If it helps at all, the article mentions that the photographer uses exposures "as long as 30 seconds," so these drones aren't in the air all that long. Unless and until hundreds of copycat drone-light photographers start swarming deserts and lakes, I don't feel too bad about the light and noise pollution incurred to produce this shockingly creative landscape photography. Besides, I bet the effects of a single drone flying for a few minutes pales in comparison to the headlights, engine sounds, and emissions of the car used to get to and from the photo location.


>Unless and until hundreds of copycat drone-light photographers start swarming deserts and lakes

If a few of these start trending on twitter/instagram/whatever, there will definitely be hundreds of people doing this.

It's already hard to enjoy a trip to many places without a "bbwweeeeeeeEEEEEEEEEEEEEEEEEEEEEEEEEE" reverberating overhead.


These are in a lot of places where you must get permission/ permits for any kind of commercial drone photography, and at night too, so this will probably not big as a big a nuisance as just normal people tooling around with drones wherever they live.

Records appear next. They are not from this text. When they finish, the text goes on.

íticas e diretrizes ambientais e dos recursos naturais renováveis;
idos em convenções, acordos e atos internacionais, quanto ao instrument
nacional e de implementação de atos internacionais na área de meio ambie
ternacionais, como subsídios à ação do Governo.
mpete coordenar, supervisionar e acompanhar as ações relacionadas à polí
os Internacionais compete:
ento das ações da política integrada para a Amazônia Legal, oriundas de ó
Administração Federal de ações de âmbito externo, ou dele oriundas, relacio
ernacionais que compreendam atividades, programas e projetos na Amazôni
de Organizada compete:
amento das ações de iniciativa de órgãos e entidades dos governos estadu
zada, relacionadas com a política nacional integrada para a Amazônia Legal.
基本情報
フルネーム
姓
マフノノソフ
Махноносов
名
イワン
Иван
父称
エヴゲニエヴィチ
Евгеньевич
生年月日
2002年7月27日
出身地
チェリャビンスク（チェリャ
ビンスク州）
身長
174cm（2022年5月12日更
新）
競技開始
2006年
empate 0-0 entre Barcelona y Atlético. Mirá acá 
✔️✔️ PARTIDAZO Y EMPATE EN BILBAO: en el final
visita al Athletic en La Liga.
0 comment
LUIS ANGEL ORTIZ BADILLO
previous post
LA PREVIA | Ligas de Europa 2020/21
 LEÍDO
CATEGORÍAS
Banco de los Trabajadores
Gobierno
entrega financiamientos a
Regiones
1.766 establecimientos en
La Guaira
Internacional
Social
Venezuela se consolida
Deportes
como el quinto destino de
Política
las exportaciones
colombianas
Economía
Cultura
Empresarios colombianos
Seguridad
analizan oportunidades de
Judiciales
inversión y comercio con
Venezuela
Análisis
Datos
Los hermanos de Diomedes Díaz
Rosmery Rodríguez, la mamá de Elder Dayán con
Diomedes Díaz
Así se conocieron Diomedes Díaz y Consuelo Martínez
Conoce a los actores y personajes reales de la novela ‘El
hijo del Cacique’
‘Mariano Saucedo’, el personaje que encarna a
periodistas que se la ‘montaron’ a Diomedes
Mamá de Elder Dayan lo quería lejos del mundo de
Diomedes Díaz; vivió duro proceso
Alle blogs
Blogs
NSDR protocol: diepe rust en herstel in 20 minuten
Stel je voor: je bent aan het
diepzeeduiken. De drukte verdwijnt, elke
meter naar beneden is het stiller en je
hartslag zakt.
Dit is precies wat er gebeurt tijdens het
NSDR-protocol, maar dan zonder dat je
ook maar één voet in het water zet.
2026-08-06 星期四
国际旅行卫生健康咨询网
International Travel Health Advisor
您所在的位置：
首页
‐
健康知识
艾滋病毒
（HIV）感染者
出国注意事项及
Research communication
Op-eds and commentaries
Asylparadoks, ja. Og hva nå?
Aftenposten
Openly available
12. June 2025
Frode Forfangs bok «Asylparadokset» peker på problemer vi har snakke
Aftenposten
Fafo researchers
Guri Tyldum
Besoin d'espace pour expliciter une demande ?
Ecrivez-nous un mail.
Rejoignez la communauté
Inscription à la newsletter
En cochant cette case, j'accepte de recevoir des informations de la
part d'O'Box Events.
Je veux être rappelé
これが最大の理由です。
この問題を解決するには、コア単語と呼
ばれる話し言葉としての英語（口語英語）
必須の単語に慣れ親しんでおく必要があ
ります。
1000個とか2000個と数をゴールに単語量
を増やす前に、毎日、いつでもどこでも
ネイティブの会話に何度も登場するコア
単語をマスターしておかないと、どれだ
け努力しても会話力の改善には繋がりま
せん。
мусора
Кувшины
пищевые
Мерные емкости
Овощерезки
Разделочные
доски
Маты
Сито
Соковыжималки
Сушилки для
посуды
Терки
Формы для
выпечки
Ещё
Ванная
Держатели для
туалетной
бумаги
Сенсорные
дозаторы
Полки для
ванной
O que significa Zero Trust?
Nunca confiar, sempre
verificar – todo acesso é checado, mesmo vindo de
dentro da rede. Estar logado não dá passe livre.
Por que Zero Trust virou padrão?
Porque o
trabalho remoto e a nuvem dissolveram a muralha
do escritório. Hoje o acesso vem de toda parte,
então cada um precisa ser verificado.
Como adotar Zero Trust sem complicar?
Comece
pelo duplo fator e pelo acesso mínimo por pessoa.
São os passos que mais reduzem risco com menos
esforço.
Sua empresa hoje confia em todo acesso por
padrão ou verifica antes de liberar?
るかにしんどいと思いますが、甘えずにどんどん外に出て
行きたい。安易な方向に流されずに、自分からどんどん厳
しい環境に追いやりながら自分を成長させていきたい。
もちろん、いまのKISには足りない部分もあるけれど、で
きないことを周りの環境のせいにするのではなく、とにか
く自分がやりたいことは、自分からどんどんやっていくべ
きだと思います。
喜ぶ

This is nothing new. There are various areas of professional photography that have long used long exposures to selectively add light. Sometimes called "flashlight painting", the photographer can use a literal flashlight to fill in shadow areas selectively during a long exposure. This can produce images that are not physically possible using static light sources. The use of a drone over landscapes is a simple extension of this longstanding studio technique.

https://www.photigy.com/school/how-to-use-light-painting-in-...


> The idea was born from a mistake. One night near Death Valley, California, Wu set a camera to make a time-lapse series in the dark. A pickup truck drove by and washed out the scene with its harsh headlights.

> At first, says Wu, “I was really annoyed. But when I looked at the images, I was fascinated. Here was artificial lighting in a natural environment.”

The quote above indicates that Wu stumbled upon the technique by accident but, sandworm101 is correct, this technique has been known and widely used for decades. I know the technique as "painting with light" and a Google image search should convince any skeptics. Add "stars" to the search and you will see that the technique is often combined with star trails.

Using drones is a nice enhancement. The criticism about originality doesn't make Wu's images any less spectacular.

EDIT: The Luminous-Landscape article Introduction to Landscape Astrophotography [1] includes a section on "Light Painting".

[1] https://luminous-landscape.com/introduction-to-landscape-ast...


Maybe Wu didn’t know about light painting before this happened. A lot of people rediscover things. I found out by accident that you can see the Milky Way in all its glory when you do long exposures.

But yes, this is an old technique. I guess the big difference is that drones can write shapes into the air and also reach locations and angles you can’t reach with traditional light painting.


I'd be showed if this were not rediscovered time and time again. Photography is all about painting with light.


>This is nothing new.

I feel like this comment has some good content and could hold its own without this statement. It just feels a little antagonistic. Everything has been done before, we're all on the shoulders of giants.


I appreciate a quick summary of a longer comment. Being aware of the context I can more easily skim without missing anything.


This is no different from the "first" comments in youtube or when sharing a meme to a friend that has already seen it and says "I've seen that already" instead of discussing essence of the content itself.